Still, if you’re feeling blissful, dopamine will likely kick in to reward the behavior. Anandamide release signifies something impactful, spiritual, or accomplished that the brain deems worth reinforcing.

Of course, like the rest of the reward systems within the body, the brain doesn’t differentiate between healthy and unhealthy reasons for releasing anandamide. Drug use, unhealthy-but-enjoyable experiences, and other unhelpful activities can also stimulate the release of this molecule and the accompanying feeling of bliss.

2. How Important Is Dopamine?

Dopamine has a role in nearly every major function of our lives, from memory and attention to movement and evolutionary adaptation. Society mainly focuses on its role as a reward mechanism to encourage helpful behaviors, but it controls much more than that.

Low dopamine levels, or the receptors it interacts with, have associations with several mental health and neurodegenerative conditions. As such, maintaining it is crucial.

In addition to mechanisms outside the reward system, it often utilizes dopaminergic rewards to motivate, train, or encourage other physiological elements.

3. Are You Always Releasing Dopamine?

Not necessarily, though it is crucial for several functions, so if you’re moving or working on a task, you’re likely releasing dopamine. While dopamine release comes as a reward at the end of a behavior, it’s also used to motivate us to complete challenging tasks.

As such, it’s frequently involved in motivating us to start a task, carrying us through to the end, and rewarding us for doing so.

Additionally, dopamine maintains mood and impulse control, and some D2 receptors have the specific task of creating and releasing dopamine.
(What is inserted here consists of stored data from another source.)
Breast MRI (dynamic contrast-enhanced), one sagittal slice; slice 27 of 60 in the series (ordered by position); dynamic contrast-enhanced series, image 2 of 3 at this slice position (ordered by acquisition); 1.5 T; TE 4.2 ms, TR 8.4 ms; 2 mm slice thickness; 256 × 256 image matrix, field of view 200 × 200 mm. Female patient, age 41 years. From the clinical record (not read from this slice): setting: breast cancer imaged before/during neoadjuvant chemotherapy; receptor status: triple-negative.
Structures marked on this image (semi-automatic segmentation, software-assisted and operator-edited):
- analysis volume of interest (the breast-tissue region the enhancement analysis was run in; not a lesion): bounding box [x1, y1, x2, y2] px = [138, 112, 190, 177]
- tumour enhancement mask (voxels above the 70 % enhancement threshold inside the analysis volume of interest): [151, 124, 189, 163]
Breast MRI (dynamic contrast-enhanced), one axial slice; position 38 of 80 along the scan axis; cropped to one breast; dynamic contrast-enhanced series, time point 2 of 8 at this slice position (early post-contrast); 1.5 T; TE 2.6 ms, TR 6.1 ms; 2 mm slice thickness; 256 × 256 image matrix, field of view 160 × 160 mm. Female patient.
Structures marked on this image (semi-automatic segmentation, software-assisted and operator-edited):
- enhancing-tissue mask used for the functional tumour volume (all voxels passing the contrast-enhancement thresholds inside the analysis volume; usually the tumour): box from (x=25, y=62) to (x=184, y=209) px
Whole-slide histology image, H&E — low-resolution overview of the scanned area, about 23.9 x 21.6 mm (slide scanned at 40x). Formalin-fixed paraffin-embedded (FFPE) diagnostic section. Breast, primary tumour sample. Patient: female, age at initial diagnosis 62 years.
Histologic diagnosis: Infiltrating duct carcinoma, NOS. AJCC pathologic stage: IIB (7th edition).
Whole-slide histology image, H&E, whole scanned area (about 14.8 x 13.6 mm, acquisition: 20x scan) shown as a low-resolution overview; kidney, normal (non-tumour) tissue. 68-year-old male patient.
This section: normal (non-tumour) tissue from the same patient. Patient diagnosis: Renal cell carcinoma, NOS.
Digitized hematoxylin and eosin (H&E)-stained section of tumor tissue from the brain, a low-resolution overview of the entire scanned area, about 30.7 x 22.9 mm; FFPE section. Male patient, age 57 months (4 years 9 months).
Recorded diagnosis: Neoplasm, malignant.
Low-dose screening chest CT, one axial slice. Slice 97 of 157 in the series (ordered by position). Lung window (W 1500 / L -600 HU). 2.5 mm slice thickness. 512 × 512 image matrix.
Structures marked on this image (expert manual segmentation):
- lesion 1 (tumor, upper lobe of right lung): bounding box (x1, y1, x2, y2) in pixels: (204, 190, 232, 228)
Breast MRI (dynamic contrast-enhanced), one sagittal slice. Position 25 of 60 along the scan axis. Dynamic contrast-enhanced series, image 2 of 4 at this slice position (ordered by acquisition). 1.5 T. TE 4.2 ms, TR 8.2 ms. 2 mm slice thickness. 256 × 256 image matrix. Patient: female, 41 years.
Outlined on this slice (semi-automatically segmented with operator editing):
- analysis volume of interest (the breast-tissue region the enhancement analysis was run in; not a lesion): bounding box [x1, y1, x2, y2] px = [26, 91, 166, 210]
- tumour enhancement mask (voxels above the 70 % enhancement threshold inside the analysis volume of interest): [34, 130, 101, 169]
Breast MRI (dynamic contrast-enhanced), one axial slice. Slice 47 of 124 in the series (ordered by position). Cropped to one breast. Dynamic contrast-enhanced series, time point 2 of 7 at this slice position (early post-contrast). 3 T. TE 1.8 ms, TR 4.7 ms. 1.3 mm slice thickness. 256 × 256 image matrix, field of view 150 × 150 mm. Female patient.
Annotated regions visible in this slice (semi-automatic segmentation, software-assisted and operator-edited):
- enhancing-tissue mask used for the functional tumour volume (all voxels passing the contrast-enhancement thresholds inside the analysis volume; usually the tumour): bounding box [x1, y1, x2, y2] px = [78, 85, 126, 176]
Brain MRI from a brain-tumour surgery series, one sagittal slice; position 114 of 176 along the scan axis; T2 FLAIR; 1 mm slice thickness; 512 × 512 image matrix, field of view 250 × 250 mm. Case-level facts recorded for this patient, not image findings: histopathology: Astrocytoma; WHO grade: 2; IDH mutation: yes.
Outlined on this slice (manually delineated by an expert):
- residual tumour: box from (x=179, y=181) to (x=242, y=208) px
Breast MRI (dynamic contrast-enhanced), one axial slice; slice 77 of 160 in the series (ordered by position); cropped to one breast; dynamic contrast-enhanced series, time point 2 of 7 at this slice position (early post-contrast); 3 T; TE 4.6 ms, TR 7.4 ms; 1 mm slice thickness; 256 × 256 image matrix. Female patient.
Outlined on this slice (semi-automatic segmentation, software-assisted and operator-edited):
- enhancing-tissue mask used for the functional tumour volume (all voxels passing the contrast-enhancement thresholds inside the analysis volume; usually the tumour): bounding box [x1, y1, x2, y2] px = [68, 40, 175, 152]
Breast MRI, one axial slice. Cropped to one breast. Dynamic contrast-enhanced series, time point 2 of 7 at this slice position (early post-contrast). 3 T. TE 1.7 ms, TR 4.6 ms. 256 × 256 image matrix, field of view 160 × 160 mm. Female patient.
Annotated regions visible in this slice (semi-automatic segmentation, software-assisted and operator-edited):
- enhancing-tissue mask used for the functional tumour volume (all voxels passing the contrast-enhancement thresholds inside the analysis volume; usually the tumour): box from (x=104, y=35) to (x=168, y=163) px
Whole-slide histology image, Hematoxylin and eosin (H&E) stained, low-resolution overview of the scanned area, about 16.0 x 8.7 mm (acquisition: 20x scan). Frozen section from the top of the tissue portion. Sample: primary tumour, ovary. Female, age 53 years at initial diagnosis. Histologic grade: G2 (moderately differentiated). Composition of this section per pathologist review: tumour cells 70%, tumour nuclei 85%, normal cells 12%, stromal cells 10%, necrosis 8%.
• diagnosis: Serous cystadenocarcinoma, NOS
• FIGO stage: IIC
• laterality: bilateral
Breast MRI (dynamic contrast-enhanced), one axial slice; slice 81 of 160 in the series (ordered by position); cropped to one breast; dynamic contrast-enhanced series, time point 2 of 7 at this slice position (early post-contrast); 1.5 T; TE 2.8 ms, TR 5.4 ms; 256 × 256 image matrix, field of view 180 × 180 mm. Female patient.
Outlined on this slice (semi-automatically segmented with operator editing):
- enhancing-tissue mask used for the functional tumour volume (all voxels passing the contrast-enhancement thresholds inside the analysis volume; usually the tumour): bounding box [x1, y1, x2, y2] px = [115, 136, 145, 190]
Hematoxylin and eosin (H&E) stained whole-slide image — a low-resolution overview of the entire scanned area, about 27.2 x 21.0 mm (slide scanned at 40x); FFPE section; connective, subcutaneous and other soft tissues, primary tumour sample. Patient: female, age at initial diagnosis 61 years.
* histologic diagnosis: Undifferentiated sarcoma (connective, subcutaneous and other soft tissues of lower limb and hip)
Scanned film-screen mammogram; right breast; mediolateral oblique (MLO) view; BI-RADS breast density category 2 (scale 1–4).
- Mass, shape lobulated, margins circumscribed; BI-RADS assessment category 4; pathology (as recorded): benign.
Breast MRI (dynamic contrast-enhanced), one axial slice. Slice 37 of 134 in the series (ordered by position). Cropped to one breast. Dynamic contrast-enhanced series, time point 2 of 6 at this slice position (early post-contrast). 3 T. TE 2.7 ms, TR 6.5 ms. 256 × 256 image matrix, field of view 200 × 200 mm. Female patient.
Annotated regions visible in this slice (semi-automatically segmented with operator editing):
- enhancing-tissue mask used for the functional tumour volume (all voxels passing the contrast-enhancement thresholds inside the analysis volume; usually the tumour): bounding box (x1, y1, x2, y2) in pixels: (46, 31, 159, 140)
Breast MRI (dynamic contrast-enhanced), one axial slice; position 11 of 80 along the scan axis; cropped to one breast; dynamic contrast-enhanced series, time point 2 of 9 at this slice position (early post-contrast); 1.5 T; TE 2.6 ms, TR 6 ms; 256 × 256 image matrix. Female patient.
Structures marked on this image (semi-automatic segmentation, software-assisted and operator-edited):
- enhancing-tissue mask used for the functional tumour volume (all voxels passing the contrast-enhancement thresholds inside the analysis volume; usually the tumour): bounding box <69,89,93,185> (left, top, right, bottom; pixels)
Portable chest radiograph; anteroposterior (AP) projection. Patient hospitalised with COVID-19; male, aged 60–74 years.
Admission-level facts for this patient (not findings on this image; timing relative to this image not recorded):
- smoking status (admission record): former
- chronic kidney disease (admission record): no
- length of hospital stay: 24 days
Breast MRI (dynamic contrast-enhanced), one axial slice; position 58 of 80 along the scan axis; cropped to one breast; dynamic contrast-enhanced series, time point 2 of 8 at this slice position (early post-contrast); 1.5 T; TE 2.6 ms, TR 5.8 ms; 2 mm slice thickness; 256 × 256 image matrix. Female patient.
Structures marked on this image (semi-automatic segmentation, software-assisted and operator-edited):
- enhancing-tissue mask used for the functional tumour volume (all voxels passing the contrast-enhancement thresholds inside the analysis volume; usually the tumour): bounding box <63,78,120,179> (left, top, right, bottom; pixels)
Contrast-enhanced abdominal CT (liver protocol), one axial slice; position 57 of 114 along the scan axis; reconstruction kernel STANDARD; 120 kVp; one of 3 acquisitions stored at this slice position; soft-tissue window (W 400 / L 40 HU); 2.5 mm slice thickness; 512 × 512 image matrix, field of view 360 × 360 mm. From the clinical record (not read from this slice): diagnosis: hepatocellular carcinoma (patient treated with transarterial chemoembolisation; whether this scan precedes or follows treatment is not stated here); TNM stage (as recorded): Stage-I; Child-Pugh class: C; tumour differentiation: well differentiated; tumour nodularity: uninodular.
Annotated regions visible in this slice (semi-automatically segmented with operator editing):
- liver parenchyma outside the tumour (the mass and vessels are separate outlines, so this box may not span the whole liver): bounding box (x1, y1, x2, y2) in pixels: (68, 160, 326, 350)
However, even they have a built-in mechanism where dopamine attaches to the receptor, preventing them from making more for a brief period.

4. Can You Improve Dopamine Levels Naturally?

Yes! Dopamine is a reward mechanism, so the easiest way to increase your dopamine levels is by doing things your body finds beneficial.

You can get cheap dopamine hits all over the place with unhealthy food, pornography, fast-paced video games, or wherever you can find joy easily. There’s no harm in a bit of indulgence from time to time, but beneficial activities produce more reliable streams of dopamine, and forming a habit with them bolsters dopaminergic systems immensely.

A healthy diet, exercise — or, if you have an intimate partner, sex — meditation, and more can all improve dopamine levels and fortify mood management. Regularly seeking to treat your body and mind right will continually pay dividends when it comes to dopamine and several other helpful components of life.

Natural substances that encourage dopamine release, like kratom, caffeine, or cannabis, could help. Notably, many conditions impact dopamine to the point of warranting medical intervention.

However, if a doctor recommends a medical intervention, don’t assume you can avoid it altogether with these substances. Do your research and discuss with a trusted medical professional to determine the best treatment.

Depletion and surpluses in dopamine can cause disastrous effects, so don’t jump into anything you aren’t sure of.

5. Where Are Dopamine Receptors Located?

Dopamine receptors are abundant throughout the body but primarily reside within the brain, where they exert the majority of their effects. Dopamine signals follow the mesolimbic pathway; a central nervous system circuit.

6. What Neurotransmitters Interact With Dopamine Receptors?

While dopamine is the main neurotransmitter interacting with dopamine receptors, there are several others. Most importantly, epinephrine and norepinephrine — also important for learning and memory — are both potent agonists of the 4th dopamine receptor [19] and interact with others.